• Description of the task: Every line in the data below from the one containing "right wrist: (267, 328, -16)" down to the one containing "right ankle: (472, 459, -36)", both included, must be retyped exactly; no other line is to appear.

[Data supplied — start]

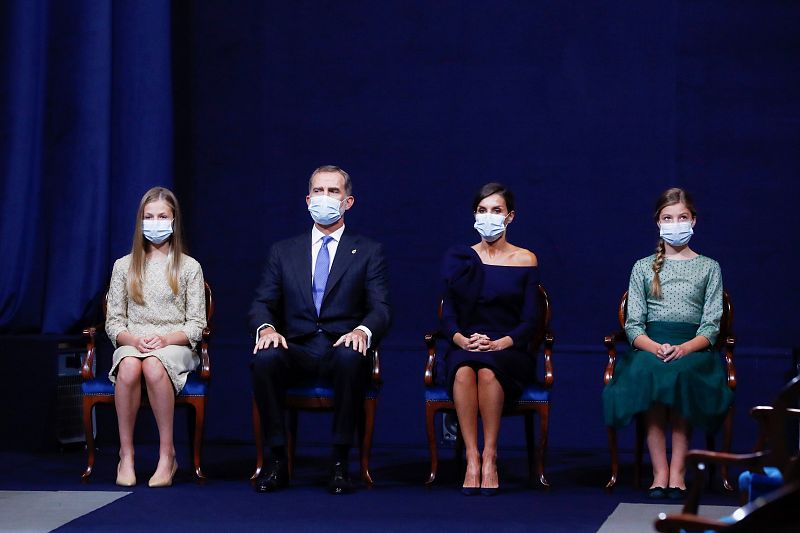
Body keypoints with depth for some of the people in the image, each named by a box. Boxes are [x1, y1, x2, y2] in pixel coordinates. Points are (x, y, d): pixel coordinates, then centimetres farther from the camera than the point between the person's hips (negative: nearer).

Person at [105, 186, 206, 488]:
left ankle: (167, 455, -31)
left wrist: (166, 339, -14)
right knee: (129, 367, -37)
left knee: (154, 366, -39)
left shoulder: (189, 267, 10)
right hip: (132, 345, 2)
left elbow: (196, 325, 5)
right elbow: (113, 321, 11)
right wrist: (134, 339, -11)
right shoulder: (124, 266, 16)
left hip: (175, 347, -1)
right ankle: (126, 455, -29)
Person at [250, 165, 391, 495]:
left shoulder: (369, 252, 13)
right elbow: (262, 303, 9)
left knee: (351, 359, -38)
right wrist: (267, 328, -16)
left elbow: (381, 309, 1)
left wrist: (363, 331, -23)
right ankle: (277, 461, -24)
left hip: (342, 348, -2)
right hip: (297, 352, 2)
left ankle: (339, 463, -29)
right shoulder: (283, 252, 18)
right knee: (265, 359, -33)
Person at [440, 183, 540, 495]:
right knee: (464, 370, -36)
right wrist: (462, 340, -17)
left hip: (509, 353, -1)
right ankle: (472, 459, -36)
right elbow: (448, 315, 5)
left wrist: (499, 344, -18)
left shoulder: (525, 261, 8)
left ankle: (489, 457, -33)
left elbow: (529, 321, 1)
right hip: (464, 349, 1)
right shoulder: (458, 259, 11)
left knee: (488, 370, -37)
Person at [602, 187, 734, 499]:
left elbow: (711, 326, 5)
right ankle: (660, 471, -31)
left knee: (679, 373, -36)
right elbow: (633, 325, 8)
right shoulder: (643, 268, 16)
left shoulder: (709, 268, 14)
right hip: (649, 345, 1)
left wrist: (685, 348, -16)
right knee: (649, 372, -35)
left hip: (694, 348, -1)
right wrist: (655, 347, -14)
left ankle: (678, 471, -31)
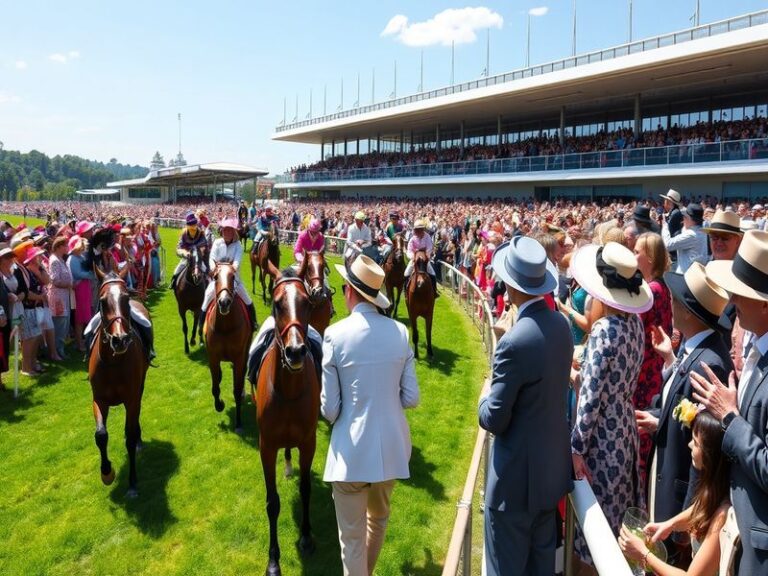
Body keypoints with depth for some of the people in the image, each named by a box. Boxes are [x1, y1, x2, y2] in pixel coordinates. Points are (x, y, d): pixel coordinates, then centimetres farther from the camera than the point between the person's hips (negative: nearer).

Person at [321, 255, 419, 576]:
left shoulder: (335, 335, -16)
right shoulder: (400, 332, -6)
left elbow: (329, 408, -12)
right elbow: (411, 398, -3)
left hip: (352, 451, -5)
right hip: (392, 446, 5)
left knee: (352, 537, 13)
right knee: (378, 520, 30)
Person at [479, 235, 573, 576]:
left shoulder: (514, 343, -28)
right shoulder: (560, 324, -3)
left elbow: (493, 420, -21)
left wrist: (485, 397, -2)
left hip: (517, 475, -8)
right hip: (552, 465, 8)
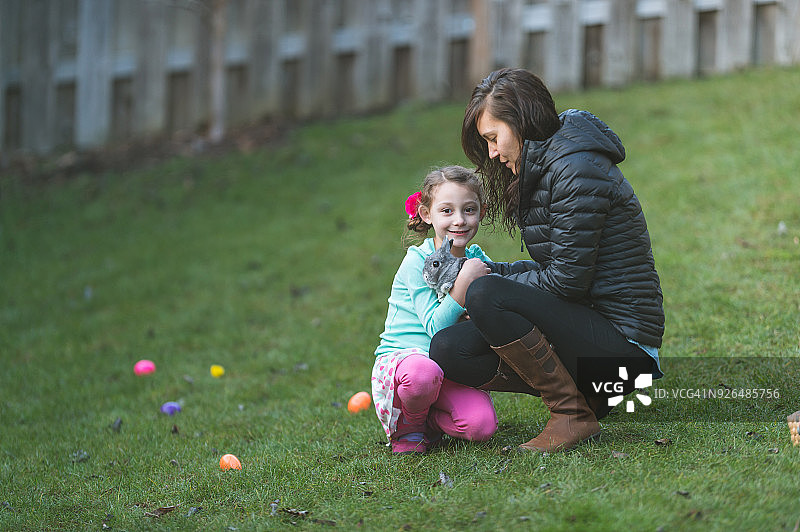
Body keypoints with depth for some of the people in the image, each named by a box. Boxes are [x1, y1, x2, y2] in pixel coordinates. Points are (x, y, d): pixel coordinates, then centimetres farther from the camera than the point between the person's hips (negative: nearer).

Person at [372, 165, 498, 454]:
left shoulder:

[Data supplied — finish]

• Output of the exercise:
right wrist: (267, 328, -16)
left elbow: (381, 309, 1)
left wrist: (363, 331, -23)
right ankle: (277, 461, -24)
left hip: (342, 348, -2)
right hip: (297, 352, 2)
left ankle: (339, 463, -29)
right shoulder: (283, 252, 18)
right knee: (265, 359, -33)
Person at [440, 183, 540, 495]:
right knee: (464, 370, -36)
right wrist: (462, 340, -17)
left hip: (509, 353, -1)
right ankle: (472, 459, -36)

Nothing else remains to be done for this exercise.